◆ YOUR TASK
Without copying any picture, return all lines below exactly.

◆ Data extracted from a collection
>>>>>
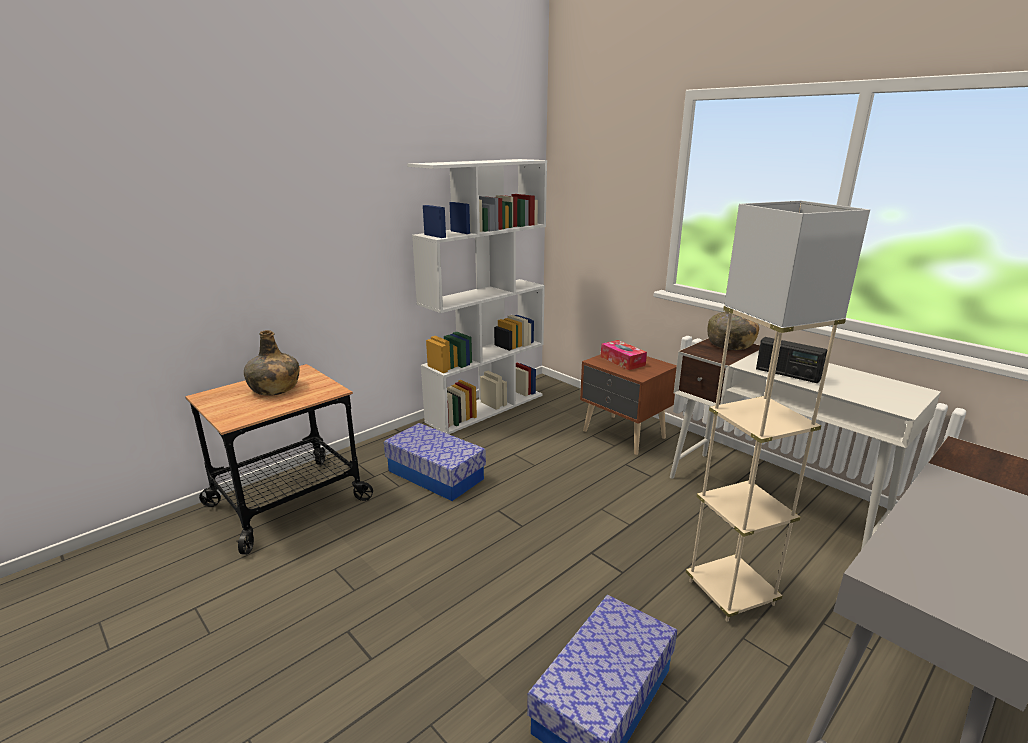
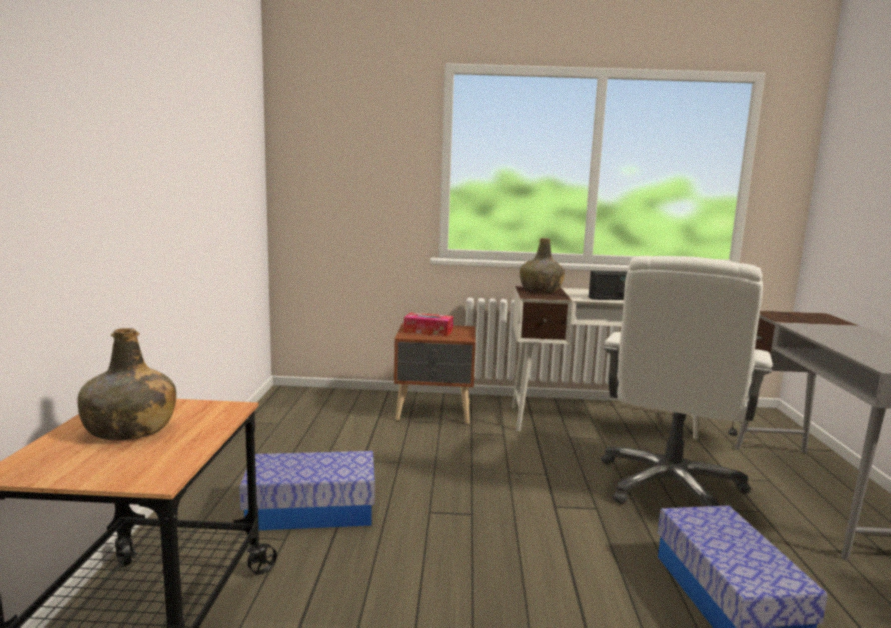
camera: 45 degrees left, 10 degrees down
white bookcase [407,159,547,434] -> none
beige floor lamp [686,201,870,622] -> white office chair [601,256,773,506]

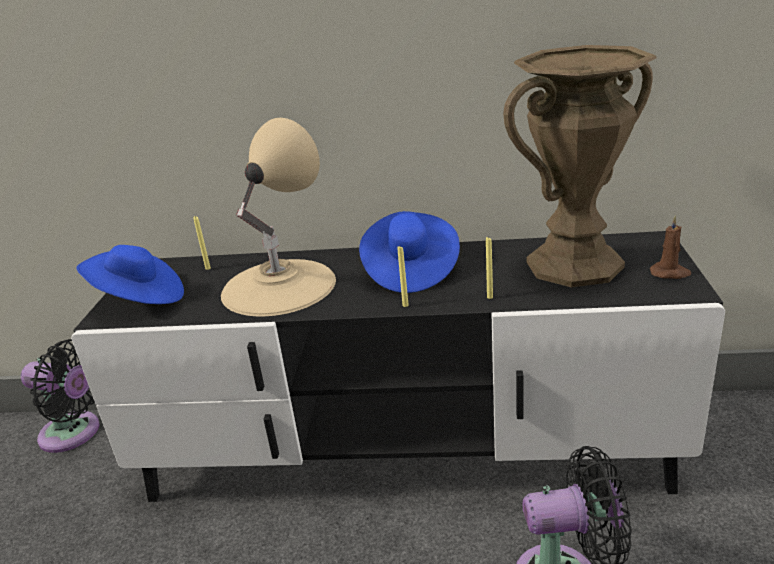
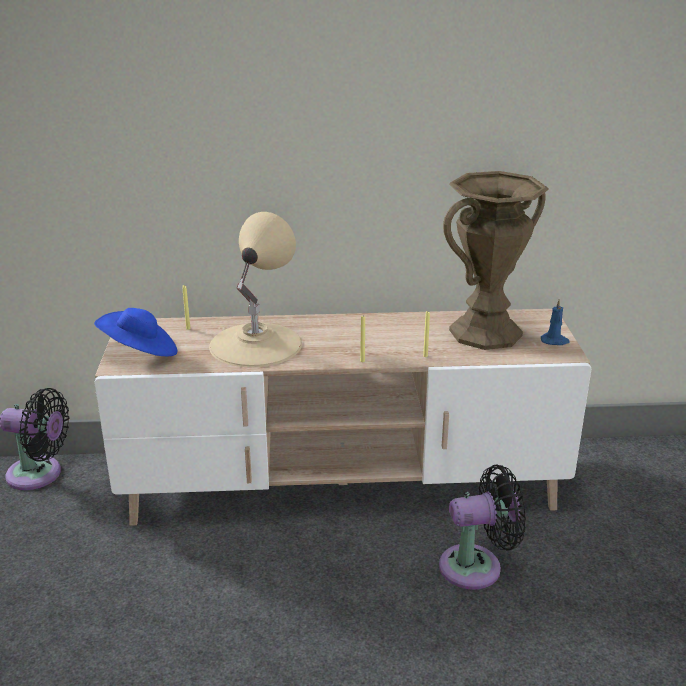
camera: 10 degrees left, 0 degrees up
black tv stand [71,231,725,502] -> beige tv stand [94,309,591,526]
blue hat [359,211,460,293] -> none
brown candle [650,215,691,279] -> blue candle [541,299,570,345]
<<<<<
◆ EXERCISE RESULT
camera: 45 degrees left, 10 degrees down
white bookcase [407,159,547,434] -> none
beige floor lamp [686,201,870,622] -> white office chair [601,256,773,506]

camera: 10 degrees left, 0 degrees up
black tv stand [71,231,725,502] -> beige tv stand [94,309,591,526]
blue hat [359,211,460,293] -> none
brown candle [650,215,691,279] -> blue candle [541,299,570,345]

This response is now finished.